● PROBLEM
Find the line holding "6043: 0 -> 3000" in the entries below. Give it again exactly, along with every line after it up to and including the line holding "269: 0.5 -> 0.4".

● Data entries
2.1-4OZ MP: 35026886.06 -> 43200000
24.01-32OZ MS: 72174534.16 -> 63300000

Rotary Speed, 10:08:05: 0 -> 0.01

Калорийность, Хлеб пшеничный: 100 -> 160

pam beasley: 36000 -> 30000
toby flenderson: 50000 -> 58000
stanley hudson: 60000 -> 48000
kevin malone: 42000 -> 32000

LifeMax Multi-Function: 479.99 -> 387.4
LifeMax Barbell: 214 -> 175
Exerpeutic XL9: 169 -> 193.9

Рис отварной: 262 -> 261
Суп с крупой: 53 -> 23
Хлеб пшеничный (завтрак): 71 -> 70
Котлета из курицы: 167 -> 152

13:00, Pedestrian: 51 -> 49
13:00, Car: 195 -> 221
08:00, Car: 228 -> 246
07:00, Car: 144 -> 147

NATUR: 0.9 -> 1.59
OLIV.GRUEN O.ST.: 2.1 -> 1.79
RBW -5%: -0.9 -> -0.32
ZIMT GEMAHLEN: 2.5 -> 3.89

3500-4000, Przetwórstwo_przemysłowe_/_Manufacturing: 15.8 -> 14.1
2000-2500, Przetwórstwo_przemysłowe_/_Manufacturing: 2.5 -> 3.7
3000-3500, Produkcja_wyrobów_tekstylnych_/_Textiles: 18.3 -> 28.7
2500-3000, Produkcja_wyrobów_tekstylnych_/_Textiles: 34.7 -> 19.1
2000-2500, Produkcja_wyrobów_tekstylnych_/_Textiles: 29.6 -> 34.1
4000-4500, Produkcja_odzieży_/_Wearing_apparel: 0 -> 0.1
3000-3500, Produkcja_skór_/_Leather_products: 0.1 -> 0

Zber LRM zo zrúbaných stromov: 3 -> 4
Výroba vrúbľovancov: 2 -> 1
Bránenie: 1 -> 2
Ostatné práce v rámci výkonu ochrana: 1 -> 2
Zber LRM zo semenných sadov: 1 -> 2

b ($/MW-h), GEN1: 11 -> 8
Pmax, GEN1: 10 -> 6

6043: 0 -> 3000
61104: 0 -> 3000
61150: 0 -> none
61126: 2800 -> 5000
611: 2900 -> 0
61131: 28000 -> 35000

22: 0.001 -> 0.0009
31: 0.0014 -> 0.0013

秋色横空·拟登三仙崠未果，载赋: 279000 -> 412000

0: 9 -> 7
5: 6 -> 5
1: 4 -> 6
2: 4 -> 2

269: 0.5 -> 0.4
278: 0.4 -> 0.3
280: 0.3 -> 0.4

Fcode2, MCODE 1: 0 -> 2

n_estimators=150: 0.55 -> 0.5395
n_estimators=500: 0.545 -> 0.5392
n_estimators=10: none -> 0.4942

● ANSWER TO THIS EXERCISE
6043: 0 -> 3000
61104: 0 -> 3000
61150: 0 -> none
61126: 2800 -> 5000
611: 2900 -> 0
61131: 28000 -> 35000

22: 0.001 -> 0.0009
31: 0.0014 -> 0.0013

秋色横空·拟登三仙崠未果，载赋: 279000 -> 412000

0: 9 -> 7
5: 6 -> 5
1: 4 -> 6
2: 4 -> 2

269: 0.5 -> 0.4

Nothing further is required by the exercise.